MUFG Bank was named preferred lender and mandated lead arranger for the project’s finance after the bidding procedure ended.

The borrower’s legal adviser on the project was KSK Société d’Avocats, a law company in Abidjan, with Ashurst acting as legal advice to the lenders.

This project is a high priority for the government of Côte d’Ivoire, and procuring a commercial credit prior to the facility granted by UKEF “allowed the project to move quickly,” UKEF noted in a news statement on 5 August.

UKEF has allocated GBP 2 billion to new business support in Côte d’Ivoire.

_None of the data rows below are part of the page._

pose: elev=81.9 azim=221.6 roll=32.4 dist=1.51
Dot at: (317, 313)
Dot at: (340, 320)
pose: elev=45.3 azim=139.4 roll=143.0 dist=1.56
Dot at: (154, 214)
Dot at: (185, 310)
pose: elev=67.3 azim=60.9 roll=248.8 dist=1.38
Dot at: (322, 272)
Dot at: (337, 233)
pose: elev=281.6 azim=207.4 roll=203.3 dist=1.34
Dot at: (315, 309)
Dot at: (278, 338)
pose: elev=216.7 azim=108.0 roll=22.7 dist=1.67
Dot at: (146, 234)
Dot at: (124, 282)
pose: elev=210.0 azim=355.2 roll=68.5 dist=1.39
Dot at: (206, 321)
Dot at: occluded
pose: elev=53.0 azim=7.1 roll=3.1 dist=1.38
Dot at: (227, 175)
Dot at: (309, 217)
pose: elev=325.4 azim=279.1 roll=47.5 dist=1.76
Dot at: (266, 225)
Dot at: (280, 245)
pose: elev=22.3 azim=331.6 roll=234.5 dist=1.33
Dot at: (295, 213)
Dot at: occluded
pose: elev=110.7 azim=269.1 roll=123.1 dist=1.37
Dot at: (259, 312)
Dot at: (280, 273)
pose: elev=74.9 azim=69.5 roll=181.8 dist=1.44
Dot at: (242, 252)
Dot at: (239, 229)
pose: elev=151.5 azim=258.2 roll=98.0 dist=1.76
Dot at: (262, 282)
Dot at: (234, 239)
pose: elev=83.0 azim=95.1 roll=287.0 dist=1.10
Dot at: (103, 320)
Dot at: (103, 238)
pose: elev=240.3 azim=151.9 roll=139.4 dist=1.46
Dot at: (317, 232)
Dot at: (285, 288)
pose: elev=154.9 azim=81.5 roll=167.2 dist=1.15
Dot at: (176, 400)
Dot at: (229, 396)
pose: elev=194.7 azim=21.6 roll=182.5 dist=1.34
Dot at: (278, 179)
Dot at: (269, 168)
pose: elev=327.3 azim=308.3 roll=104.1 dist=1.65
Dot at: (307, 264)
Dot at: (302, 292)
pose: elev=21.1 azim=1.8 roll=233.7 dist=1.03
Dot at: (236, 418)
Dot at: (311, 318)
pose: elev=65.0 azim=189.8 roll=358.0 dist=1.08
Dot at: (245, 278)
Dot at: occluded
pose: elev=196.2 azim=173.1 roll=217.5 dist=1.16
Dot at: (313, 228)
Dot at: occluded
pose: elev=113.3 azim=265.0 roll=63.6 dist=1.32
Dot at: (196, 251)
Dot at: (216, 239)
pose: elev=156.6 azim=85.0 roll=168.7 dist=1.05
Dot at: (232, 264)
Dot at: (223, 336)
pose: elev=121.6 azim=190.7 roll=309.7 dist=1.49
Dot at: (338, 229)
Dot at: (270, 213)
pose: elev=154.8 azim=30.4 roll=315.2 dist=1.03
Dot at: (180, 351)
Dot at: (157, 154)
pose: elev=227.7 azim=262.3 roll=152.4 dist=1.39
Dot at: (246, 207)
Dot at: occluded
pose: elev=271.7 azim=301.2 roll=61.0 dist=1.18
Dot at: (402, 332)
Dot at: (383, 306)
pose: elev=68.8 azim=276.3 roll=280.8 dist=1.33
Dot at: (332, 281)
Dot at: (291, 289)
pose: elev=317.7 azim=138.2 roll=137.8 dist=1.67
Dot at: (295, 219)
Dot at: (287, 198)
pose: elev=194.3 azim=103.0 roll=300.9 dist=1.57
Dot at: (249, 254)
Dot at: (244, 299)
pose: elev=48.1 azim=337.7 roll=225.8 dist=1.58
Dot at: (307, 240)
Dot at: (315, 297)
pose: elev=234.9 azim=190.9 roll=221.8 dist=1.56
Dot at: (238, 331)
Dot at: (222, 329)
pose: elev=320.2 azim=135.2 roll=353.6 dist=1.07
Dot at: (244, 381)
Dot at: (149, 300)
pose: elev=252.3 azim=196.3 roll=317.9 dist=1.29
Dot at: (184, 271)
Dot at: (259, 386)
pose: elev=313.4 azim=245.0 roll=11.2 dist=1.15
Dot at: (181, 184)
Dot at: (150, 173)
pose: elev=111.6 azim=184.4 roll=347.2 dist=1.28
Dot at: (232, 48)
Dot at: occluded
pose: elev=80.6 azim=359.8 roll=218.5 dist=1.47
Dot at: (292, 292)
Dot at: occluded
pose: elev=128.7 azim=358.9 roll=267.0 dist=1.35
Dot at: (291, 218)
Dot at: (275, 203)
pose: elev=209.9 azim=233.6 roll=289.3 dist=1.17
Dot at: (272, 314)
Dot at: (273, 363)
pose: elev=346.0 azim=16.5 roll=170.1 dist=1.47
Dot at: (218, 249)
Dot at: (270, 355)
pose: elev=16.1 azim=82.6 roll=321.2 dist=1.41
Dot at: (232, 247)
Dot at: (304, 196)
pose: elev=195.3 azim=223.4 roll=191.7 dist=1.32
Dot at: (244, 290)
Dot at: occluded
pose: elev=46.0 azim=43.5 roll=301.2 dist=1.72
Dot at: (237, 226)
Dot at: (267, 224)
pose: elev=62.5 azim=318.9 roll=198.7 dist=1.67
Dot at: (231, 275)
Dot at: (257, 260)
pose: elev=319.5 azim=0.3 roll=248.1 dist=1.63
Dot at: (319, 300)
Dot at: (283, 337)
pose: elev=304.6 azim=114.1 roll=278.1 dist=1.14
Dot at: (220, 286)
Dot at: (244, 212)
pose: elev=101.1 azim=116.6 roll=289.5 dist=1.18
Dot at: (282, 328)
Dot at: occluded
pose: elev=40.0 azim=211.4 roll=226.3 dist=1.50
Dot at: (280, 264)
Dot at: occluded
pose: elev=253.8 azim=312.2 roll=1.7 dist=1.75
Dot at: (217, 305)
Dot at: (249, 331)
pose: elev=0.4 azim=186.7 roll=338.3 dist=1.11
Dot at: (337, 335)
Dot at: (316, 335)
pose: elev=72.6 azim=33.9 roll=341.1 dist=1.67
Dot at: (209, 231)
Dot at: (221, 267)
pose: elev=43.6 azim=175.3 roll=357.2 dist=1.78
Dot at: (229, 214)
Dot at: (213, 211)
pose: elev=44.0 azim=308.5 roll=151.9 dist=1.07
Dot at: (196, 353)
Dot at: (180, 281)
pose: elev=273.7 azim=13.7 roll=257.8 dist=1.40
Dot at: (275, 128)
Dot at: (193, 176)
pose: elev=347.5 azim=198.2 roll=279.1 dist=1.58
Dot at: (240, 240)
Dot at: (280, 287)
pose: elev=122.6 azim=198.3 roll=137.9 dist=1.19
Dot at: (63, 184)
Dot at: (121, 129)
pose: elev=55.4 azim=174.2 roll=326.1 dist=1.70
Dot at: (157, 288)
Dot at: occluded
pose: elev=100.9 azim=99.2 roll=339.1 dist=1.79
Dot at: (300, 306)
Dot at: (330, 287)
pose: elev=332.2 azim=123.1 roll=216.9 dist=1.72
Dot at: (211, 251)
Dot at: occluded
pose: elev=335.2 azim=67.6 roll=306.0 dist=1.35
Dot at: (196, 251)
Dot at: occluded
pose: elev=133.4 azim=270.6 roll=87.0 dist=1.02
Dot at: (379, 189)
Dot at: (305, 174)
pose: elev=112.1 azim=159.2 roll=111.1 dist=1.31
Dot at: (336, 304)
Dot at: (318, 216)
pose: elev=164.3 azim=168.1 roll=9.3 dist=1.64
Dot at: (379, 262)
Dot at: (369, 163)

HM Trade Commissioner for Africa Emma Wade-Smith said in a statement, “This record-breaking UKEF facility in West Africa underlines the UK government’s strong commitment to promoting sustainable economic growth throughout the African continent.”

Wade-Smith also stated that the loan “further illustrates the positive impact that UK businesses are having in Africa, working in collaboration with governments and the private sector to foster growth, investment, and job creation.” It also highlights the tremendous range of opportunities we see for UK firms wanting to grow and expand into new African markets.”

HM Ambassador to Côte d’Ivoire, HE Catherine Brooker, added that the project is critical for modernizing the country’s healthcare facilities, saying, “Thanks to the UK government’s support, through UKEF, UK companies are ideally placed to support infrastructure development in West Africa and seize the huge export potential that brings.”